Relationship between \(f_{\text{d}} U_{10} /{\text{g }}\;{\text{and}}\;{\text{ g}}F/U_{10}^2\)

Fig. 17.
figure 17

Comparison of calculated and measured values

4 Conclusion

  • The normalized spectrum of measured wind waves in Lake Tai is similar to that in flume experiment, but the dispersion degree of measured data in Lake Tai is greatly affected by unstable wind speed and direction. The measured parameters of wind wave spectrum in balance domain and the variation of dominant frequency, wind speed and wind blowing fetch in Lake Tai are consistent with the wind tunnel experiment.

  • The spectrum parameter α decreases as a power function with the increase of wind speed and wind blowing fetch, and increases with the increase of water depth. The parameter β increases linearly with the increase of wind blowing fetch and logarithmically with the increase of wind speed. When the nonlinearity of wind wave is weak, the parameter β decreases with the increase of water depth. When the nonlinearity is strong, the parameter β does not change with the increase of water depth.

  • The main frequency of wind wave is negatively correlated with wind speed and blowing range. The amplitude reduction is large at low wind speed and wind blowing fetch, and becomes smaller with the increase of wind speed and blowing range. With the increase of wind speed and wind blowing fetch, the dominant frequency energy increases first and then hold steady.

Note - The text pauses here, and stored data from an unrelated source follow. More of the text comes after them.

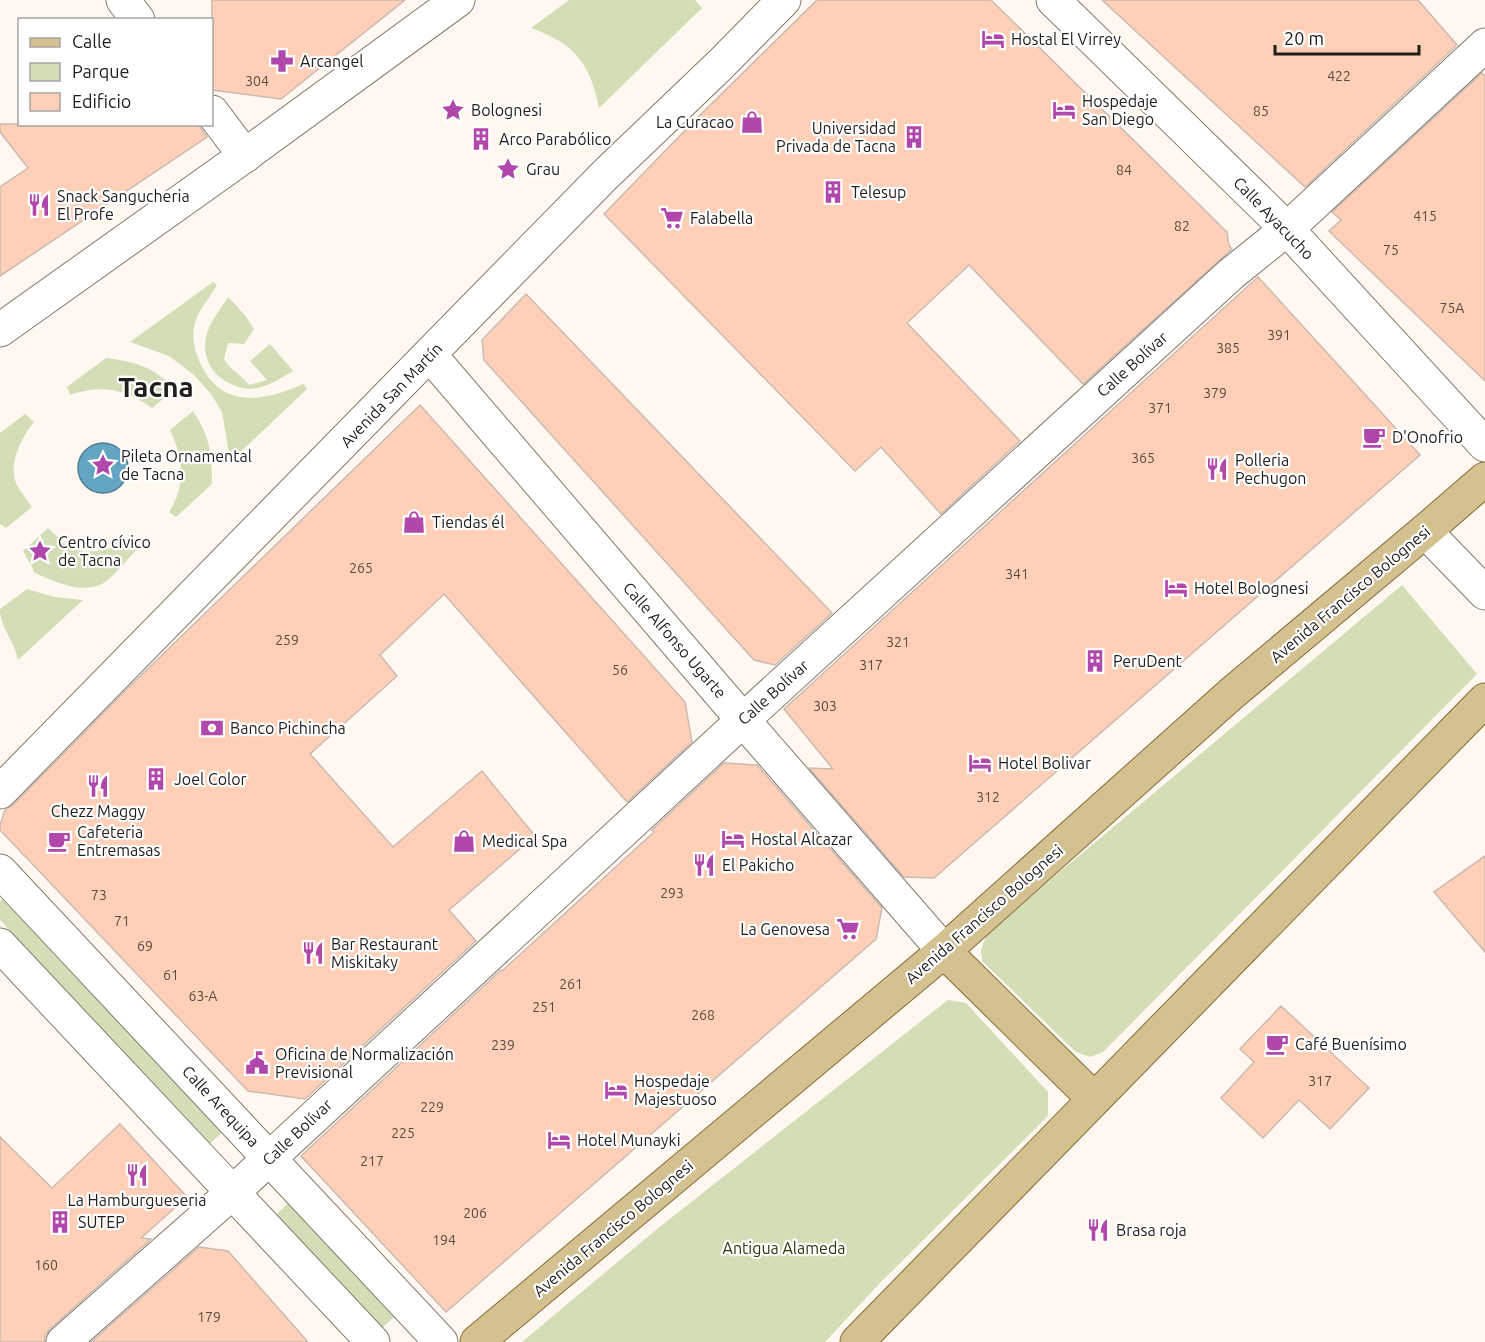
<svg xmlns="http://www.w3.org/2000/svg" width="1485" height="1342" font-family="Ubuntu,sans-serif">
  <rect width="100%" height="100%" fill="#fff8f0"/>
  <!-- green -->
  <g fill="#d3deb7">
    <path d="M569,0H695L702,8L599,108C590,63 575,44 531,28Z"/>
    <path d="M213,282L217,285C211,296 202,306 197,317C191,330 193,345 198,358C218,409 261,403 303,384L307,389L233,459L229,454L222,412L211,394L193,374L169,356L130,342Z"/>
    <path d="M228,297L244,314L254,329L244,344L228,343L224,359C229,369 241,374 249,385L267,380L250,361L270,344L293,371C266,387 250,398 221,378C212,372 205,359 205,347C205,327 218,313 228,297Z"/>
    <path d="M106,358C137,362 153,367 175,389L152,408C126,389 101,384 70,395L67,387Z"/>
    <path d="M193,411C210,437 212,453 212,484L176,517L169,512C186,485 184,459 170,430Z"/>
    <path d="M25,414L34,422C22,437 8,463 16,483C19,491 27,499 32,507L6,528L0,524V433Z"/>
    <path d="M48,528C55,534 62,543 70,547C88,557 116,548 133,539L139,547C131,555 111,580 102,584C80,594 55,582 35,573L23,551Z"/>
    <polygon points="1402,585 1477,674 1103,1052 1090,1057 1076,1052 982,961 981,950 987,933"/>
    <path d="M27,589L54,597L83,600L18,660C15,641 0,628 0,609Z"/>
    <polygon points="3,899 222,1133 209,1144 0,920 0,901"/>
    <polygon points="948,1000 966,1003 1048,1092 1048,1116 879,1284 825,1342 522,1342 657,1229"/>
    <polygon points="288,1203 394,1317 382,1328 276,1215"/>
  </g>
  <!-- water -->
  <circle fill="#64a6c2" stroke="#507d8f" stroke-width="1.5" cx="103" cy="468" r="25"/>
  <!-- building -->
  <g fill="#ffd0b7" stroke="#cabab1" stroke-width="1.5">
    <polygon points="212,0 405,0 281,99 212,90"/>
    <polygon points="817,0 991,0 1227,232 1229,245 1232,249 1083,384 969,265 907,323 1020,441 941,514 881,447 855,471 604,214 696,119"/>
    <polygon points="1102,0 1418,0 1457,45 1305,187"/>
    <polygon points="1482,73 1485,76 1485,381 1329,231 1341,220 1332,212"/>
    <polygon points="0,124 198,124 207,137 0,276 0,187 28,168 0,132"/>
    <polygon points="1258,277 1420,455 934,878 904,877 809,768 833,769 784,709"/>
    <polygon points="526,294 832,613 775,665 754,660 484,360 482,340"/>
    <polygon points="420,405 685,702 692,742 627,802 444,594 380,655 397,676 310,754 393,847 482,771 535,836 449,910 476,941 305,1099 248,1091 0,830 0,825 5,810 13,805 124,692"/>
    <polygon points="724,763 757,765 882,908 876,939 446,1312 301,1156 501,970 502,971 654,832 652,830"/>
    <polygon points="1485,856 1485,952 1434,892"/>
    <polygon points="1281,1006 1369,1088 1330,1129 1299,1100 1263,1138 1221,1098 1254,1062 1240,1049"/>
    <polygon points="120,1124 187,1197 141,1238 151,1239 51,1328 45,1335 45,1342 0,1342 0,1137 52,1188"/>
    <polygon points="199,1247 228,1251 308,1342 91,1342"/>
  </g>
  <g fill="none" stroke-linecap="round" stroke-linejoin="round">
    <!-- minor casing -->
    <g stroke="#847a6e" stroke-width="35">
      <g id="minor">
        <polyline points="123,0 138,20"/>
        <polyline points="1053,0 1287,229 1485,445"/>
        <polyline points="212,112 245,156"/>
        <polyline points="0,330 236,162 458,0"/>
        <polyline points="430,355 743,720 944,951"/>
        <polyline points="0,792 605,175 720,65 784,0"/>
        <polyline points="0,871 441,1342"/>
        <polyline points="0,945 373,1342"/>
        <polyline points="63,1342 233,1192 743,720 1231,274 1287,229 1485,45"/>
      </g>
    </g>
    <!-- tertiary casing -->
    <g stroke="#847a6e" stroke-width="35">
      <polyline id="tertiary" points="1425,531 1485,593"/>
    </g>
    <!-- primary casing -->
    <g stroke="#836d36" stroke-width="35">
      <g id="primary">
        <polyline points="944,951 1094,1099"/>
        <polyline points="477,1342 944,951 1231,694 1425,531 1485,479"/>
        <polyline points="857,1342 1485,700"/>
      </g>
    </g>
    <!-- minor -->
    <use href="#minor" stroke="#fff" stroke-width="33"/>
    <!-- tertiary -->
    <use href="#tertiary" stroke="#fff" stroke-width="33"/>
    <!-- primary -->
    <use href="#primary" stroke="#d4c190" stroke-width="33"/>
  </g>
  <!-- icons -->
  <defs>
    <g id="hotel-bare" transform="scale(1.8)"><path d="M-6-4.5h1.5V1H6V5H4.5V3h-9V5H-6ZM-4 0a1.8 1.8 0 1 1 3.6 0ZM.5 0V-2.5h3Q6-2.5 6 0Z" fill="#b047aa" stroke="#fff" stroke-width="2.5" paint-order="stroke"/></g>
    <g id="pharmacy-bare" transform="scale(1.8)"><path d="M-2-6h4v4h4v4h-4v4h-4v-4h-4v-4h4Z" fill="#b047aa" stroke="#fff" stroke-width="2.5" paint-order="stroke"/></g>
    <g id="sight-bare" transform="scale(1.8)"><path d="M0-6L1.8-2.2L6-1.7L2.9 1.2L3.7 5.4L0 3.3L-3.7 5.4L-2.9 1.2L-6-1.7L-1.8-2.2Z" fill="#b047aa" stroke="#fff" stroke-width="2.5" paint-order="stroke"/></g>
    <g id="shop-bare" transform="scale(1.8)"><path d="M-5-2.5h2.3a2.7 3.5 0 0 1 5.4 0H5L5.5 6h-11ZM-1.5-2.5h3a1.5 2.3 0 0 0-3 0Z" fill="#b047aa" stroke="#fff" stroke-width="2.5" paint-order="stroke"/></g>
    <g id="building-bare" transform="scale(1.8)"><path d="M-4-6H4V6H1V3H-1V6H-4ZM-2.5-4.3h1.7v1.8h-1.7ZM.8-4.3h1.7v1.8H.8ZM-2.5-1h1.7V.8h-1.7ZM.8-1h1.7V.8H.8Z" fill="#b047aa" stroke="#fff" stroke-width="2.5" paint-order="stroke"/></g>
    <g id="restaurant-bare" transform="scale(1.8)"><path d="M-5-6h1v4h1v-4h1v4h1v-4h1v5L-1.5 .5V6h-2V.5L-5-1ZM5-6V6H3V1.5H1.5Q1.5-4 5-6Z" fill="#b047aa" stroke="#fff" stroke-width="2.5" paint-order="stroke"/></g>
    <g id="supermarket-bare" transform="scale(1.8)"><path d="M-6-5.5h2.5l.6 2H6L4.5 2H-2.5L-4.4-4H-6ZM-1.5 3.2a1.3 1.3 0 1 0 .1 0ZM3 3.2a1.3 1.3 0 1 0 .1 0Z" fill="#b047aa" stroke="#fff" stroke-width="2.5" paint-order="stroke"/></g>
    <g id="cafe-bare" transform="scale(1.8)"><path d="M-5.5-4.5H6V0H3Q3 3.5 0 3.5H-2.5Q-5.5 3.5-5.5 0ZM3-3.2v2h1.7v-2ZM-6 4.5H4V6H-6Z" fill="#b047aa" stroke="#fff" stroke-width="2.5" paint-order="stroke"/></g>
    <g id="bank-bare" transform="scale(1.8)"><path d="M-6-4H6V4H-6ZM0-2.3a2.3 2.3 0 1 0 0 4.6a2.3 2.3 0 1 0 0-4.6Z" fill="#b047aa" stroke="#fff" stroke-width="2.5" paint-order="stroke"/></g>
    <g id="civic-bare" transform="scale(1.8)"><path d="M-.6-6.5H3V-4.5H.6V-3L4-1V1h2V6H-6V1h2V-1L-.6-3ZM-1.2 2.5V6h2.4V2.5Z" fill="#b047aa" stroke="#fff" stroke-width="2.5" paint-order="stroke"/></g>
  </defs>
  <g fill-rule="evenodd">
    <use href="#hotel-bare" x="993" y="39"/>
    <use href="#pharmacy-bare" x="282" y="61"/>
    <use href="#sight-bare" x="453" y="110"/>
    <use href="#hotel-bare" x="1064" y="110"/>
    <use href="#shop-bare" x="752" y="122"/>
    <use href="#building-bare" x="914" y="137"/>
    <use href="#building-bare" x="481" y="139"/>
    <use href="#sight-bare" x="508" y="169"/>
    <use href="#building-bare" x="833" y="192"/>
    <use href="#restaurant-bare" x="39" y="205"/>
    <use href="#supermarket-bare" x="672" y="218"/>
    <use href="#cafe-bare" x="1374" y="437"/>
    <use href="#sight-bare" x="103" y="465"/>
    <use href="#restaurant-bare" x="1217" y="469"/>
    <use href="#shop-bare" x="414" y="522"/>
    <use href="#sight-bare" x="40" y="551"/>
    <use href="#hotel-bare" x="1176" y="588"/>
    <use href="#building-bare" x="1095" y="661"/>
    <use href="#bank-bare" x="212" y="728"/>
    <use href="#hotel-bare" x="980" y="763"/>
    <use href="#building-bare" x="156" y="779"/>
    <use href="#restaurant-bare" x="98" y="786"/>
    <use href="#hotel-bare" x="733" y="839"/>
    <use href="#cafe-bare" x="59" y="841"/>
    <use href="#shop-bare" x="464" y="841"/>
    <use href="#restaurant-bare" x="704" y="865"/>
    <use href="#supermarket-bare" x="848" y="929"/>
    <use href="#restaurant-bare" x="313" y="953"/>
    <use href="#cafe-bare" x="1277" y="1044"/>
    <use href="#civic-bare" x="257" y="1063"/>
    <use href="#hotel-bare" x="616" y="1090"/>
    <use href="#hotel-bare" x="559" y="1140"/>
    <use href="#restaurant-bare" x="137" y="1175"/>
    <use href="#building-bare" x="60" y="1222"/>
    <use href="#restaurant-bare" x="1098" y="1230"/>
  </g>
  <g text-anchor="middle" stroke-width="4.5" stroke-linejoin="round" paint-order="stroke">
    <!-- number labels -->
    <g font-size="14" fill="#584a40">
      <text x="1339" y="81">422</text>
      <text x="257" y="86">304</text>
      <text x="1261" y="116">85</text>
      <text x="1124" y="175">84</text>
      <text x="1425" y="221">415</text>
      <text x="1182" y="231">82</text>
      <text x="1391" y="255">75</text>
      <text x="1452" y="313">75A</text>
      <text x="1279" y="340">391</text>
      <text x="1228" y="353">385</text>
      <text x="1215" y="398">379</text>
      <text x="1160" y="413">371</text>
      <text x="1143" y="463">365</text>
      <text x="361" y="573">265</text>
      <text x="1017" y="579">341</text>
      <text x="287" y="645">259</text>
      <text x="898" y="647">321</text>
      <text x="871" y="670">317</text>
      <text x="620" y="675">56</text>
      <text x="825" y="711">303</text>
      <text x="988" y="802">312</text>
      <text x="672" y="898">293</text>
      <text x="99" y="900">73</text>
      <text x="122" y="926">71</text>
      <text x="145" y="951">69</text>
      <text x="171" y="980">61</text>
      <text x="571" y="989">261</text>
      <text x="203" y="1001">63-A</text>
      <text x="544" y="1012">251</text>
      <text x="703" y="1020">268</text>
      <text x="503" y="1050">239</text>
      <text x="1320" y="1086">317</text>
      <text x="432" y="1112">229</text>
      <text x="403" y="1138">225</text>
      <text x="372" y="1166">217</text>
      <text x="475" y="1218">206</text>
      <text x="444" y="1245">194</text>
      <text x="46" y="1270">160</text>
      <text x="209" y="1322">179</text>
    </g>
    <!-- poi labels -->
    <g font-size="16" fill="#211d19" stroke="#fff" text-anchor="start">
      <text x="1011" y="45">Hostal El Virrey</text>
      <text x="300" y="67">Arcangel</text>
      <text x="1082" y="107">Hospedaje<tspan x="1082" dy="18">San Diego</tspan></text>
      <text x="471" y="116">Bolognesi</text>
      <text x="734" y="128" text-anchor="end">La Curacao</text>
      <text x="896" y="134" text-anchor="end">Universidad<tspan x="896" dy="18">Privada de Tacna</tspan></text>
      <text x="499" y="145">Arco Parabólico</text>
      <text x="526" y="175">Grau</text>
      <text x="851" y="198">Telesup</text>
      <text x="57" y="202">Snack Sangucheria<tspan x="57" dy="18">El Profe</tspan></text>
      <text x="690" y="224">Falabella</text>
      <text x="1392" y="443">D'Onofrio</text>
      <text x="121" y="462">Pileta Ornamental<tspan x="121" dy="18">de Tacna</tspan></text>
      <text x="1235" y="466">Polleria<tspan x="1235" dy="18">Pechugon</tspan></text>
      <text x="432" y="528">Tiendas él</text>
      <text x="58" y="548">Centro cívico<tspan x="58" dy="18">de Tacna</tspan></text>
      <text x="1194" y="594">Hotel Bolognesi</text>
      <text x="1113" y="667">PeruDent</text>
      <text x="230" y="734">Banco Pichincha</text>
      <text x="998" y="769">Hotel Bolivar</text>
      <text x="174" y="785">Joel Color</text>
      <text x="98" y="817" text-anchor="middle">Chezz Maggy</text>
      <text x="77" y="838">Cafeteria<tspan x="77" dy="18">Entremasas</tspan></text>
      <text x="751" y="845">Hostal Alcazar</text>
      <text x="482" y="847">Medical Spa</text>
      <text x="722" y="871">El Pakicho</text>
      <text x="830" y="935" text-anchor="end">La Genovesa</text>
      <text x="331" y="950">Bar Restaurant<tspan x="331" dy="18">Miskitaky</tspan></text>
      <text x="1295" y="1050">Café Buenísimo</text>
      <text x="275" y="1060">Oficina de Normalización<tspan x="275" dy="18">Previsional</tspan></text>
      <text x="634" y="1087">Hospedaje<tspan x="634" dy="18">Majestuoso</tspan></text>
      <text x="577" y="1146">Hotel Munayki</text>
      <text x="137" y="1206" text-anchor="middle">La Hamburgueseria</text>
      <text x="78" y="1228">SUTEP</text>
      <text x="1116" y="1236">Brasa roja</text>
    </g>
    <!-- street labels -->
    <g font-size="16" fill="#211d19" stroke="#fff">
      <text transform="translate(1274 218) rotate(46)" y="6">Calle Ayacucho</text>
      <text transform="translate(1132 364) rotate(-42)" y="6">Calle Bolívar</text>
      <text transform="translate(391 395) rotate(-46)" y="6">Avenida San Martín</text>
      <text transform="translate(1350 594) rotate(-40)" y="6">Avenida Francisco Bolognesi</text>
      <text transform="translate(675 640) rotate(49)" y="6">Calle Alfonso Ugarte</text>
      <text transform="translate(773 692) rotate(-42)" y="6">Calle Bolívar</text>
      <text transform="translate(984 914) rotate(-41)" y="6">Avenida Francisco Bolognesi</text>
      <text transform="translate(221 1106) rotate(47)" y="6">Calle Arequipa</text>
      <text transform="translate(297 1132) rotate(-43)" y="6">Calle Bolívar</text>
      <text transform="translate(613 1228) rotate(-40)" y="6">Avenida Francisco Bolognesi</text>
    </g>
    <!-- park labels -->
    <g font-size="16" fill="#2e370b" stroke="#fff">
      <text x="784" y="1254">Antigua Alameda</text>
    </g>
    <!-- town labels -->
    <g font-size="28" font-weight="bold" fill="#211d19" stroke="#fff">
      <text x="156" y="397">Tacna</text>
    </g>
  </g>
  <!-- legend -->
  <rect x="18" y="18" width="195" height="108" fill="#ffffff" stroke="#a6a5a3" stroke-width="1.5"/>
  <rect x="30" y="38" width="30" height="9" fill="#d4c190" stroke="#a6a5a3" stroke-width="1.5"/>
  <text x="72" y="48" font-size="18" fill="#211d19">Calle</text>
  <rect x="30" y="63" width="30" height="18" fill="#d3deb7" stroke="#a6a5a3" stroke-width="1.5"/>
  <text x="72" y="78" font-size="18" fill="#211d19">Parque</text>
  <rect x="30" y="93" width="30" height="18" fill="#ffd0b7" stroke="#a6a5a3" stroke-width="1.5"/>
  <text x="72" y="108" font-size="18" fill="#211d19">Edificio</text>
  <!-- scale -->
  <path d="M1275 45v9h144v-9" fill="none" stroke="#211d19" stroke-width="3"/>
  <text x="1284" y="45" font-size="18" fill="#211d19" stroke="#ffffff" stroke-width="4.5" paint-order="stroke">20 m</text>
</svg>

  • By considering the similarity relationship between wind tunnel experiment and shallow lake, and by introducing water depth as the modulation factor, the dominant frequency prediction relationship of wind wave considering the comprehensive influence of wind speed, wind blowing fetch and water depth is established, which makes up for the deficiency that wind tunnel experiment data is not taken into account in existing studies.